There are many differences with the daily journal: (1) It’s public! (2) I’m not really among people who are going to be honest back. (3) It’s in my living room, or my office, and it’s on my own time.

Those three hazards of blogging are probably what has kept me back, and may be why I need to do more blogging. Now that I’m home. Now that I’m in Fresno and working on the project full time I should become more conservative, right? I should worry about what everyone thinks of me and keep more secrets…I don’t think so.

My intuition is moving me in a different way. More toward transparency so that we can all grow in this process. Someone said recently that they knew an entrepreneur that was afraid to admit what he didn’t know. My response is “What’s the worst that can happen?” It’s unlikely that someone will laugh and if they do it will probably be behind your back, so what do you care? “What’s the best that can happen?” You’ll learn, and not only that but you’ll become someone that is teachable. Someone that people want to work with and to teach, and before you know it you don’t have to admit what you don’t know as much because people are always filling you in.

So my intuition leads me to be more open, less afraid, yet more controlled in what types of information I will bring in. I want to show the world that yes in fact I am complete, but no indeed I do not have all the answers. I need assistance from experts along each step.

I have insecurities like everyone else does. I’ve already started to share those in these journals. It seems fair to the teens or adults that I’m reaching out to for me to share those insecurities. It’s probably wiser to appear wise to all, especially when seeking investors, but I don’t want to look like I know it all. That would be false.

So here’s Day 2. I’ll write and post over the next few weeks. I’ll reevaluate and might decide they need to be weekly or shorter. I might even come up with a little bit of a format. Like at the end of the ranting I can say three positive things:

#1 Today I’m visiting the community. I’m talking to people in the community that will act as tour guides for a neighborhood research project in the Addams* Community around Motel Drive. That’s cool! These community members really care. They care about me and they really care about their community.

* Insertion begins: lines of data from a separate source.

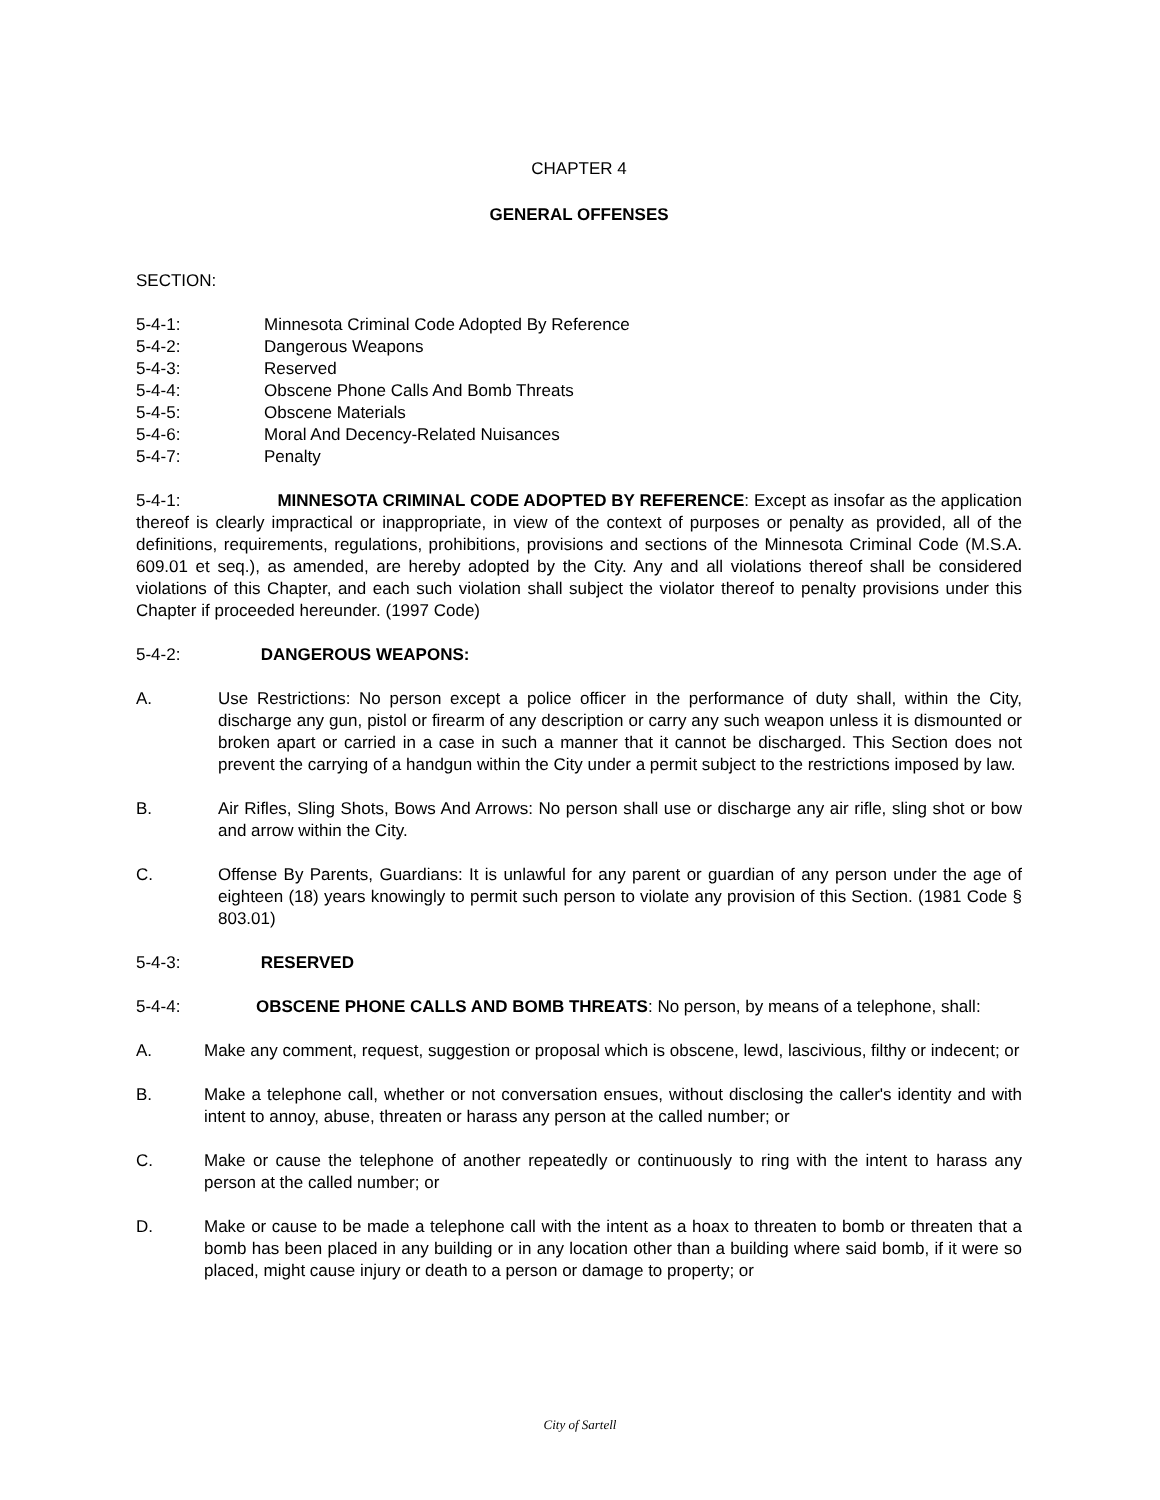CHAPTER 4
GENERAL OFFENSES
SECTION:
5-4-1: Minnesota Criminal Code Adopted By Reference
5-4-2: Dangerous Weapons
5-4-3: Reserved
5-4-4: Obscene Phone Calls And Bomb Threats
5-4-5: Obscene Materials
5-4-6: Moral And Decency-Related Nuisances
5-4-7: Penalty
5-4-1: MINNESOTA CRIMINAL CODE ADOPTED BY REFERENCE: Except as insofar as the application thereof is clearly impractical or inappropriate, in view of the context of purposes or penalty as provided, all of the definitions, requirements, regulations, prohibitions, provisions and sections of the Minnesota Criminal Code (M.S.A. 609.01 et seq.), as amended, are hereby adopted by the City. Any and all violations thereof shall be considered violations of this Chapter, and each such violation shall subject the violator thereof to penalty provisions under this Chapter if proceeded hereunder. (1997 Code)
5-4-2: DANGEROUS WEAPONS:
A. Use Restrictions: No person except a police officer in the performance of duty shall, within the City, discharge any gun, pistol or firearm of any description or carry any such weapon unless it is dismounted or broken apart or carried in a case in such a manner that it cannot be discharged. This Section does not prevent the carrying of a handgun within the City under a permit subject to the restrictions imposed by law.
B. Air Rifles, Sling Shots, Bows And Arrows: No person shall use or discharge any air rifle, sling shot or bow and arrow within the City.
C. Offense By Parents, Guardians: It is unlawful for any parent or guardian of any person under the age of eighteen (18) years knowingly to permit such person to violate any provision of this Section. (1981 Code § 803.01)
5-4-3: RESERVED
5-4-4: OBSCENE PHONE CALLS AND BOMB THREATS: No person, by means of a telephone, shall:
A. Make any comment, request, suggestion or proposal which is obscene, lewd, lascivious, filthy or indecent; or
B. Make a telephone call, whether or not conversation ensues, without disclosing the caller's identity and with intent to annoy, abuse, threaten or harass any person at the called number; or
C. Make or cause the telephone of another repeatedly or continuously to ring with the intent to harass any person at the called number; or
D. Make or cause to be made a telephone call with the intent as a hoax to threaten to bomb or threaten that a bomb has been placed in any building or in any location other than a building where said bomb, if it were so placed, might cause injury or death to a person or damage to property; or
City of Sartell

#2 Elaine is in college!!! She started at the School of Community Economic Development this weekend. Orientation was yesterday. I’m so proud of her. She’s like a big sister to me, and I felt like a proud sister when she called me to tell me how fantastic the first day was. Elaine, we all love you so much and are so proud of you!!!

#3 I’m in love with my life all over again. And for the first time I realized that this in fact is mostly up to me.

(*Addams Community b/c Jane Addams elementary school is the promise of the neighborhood.)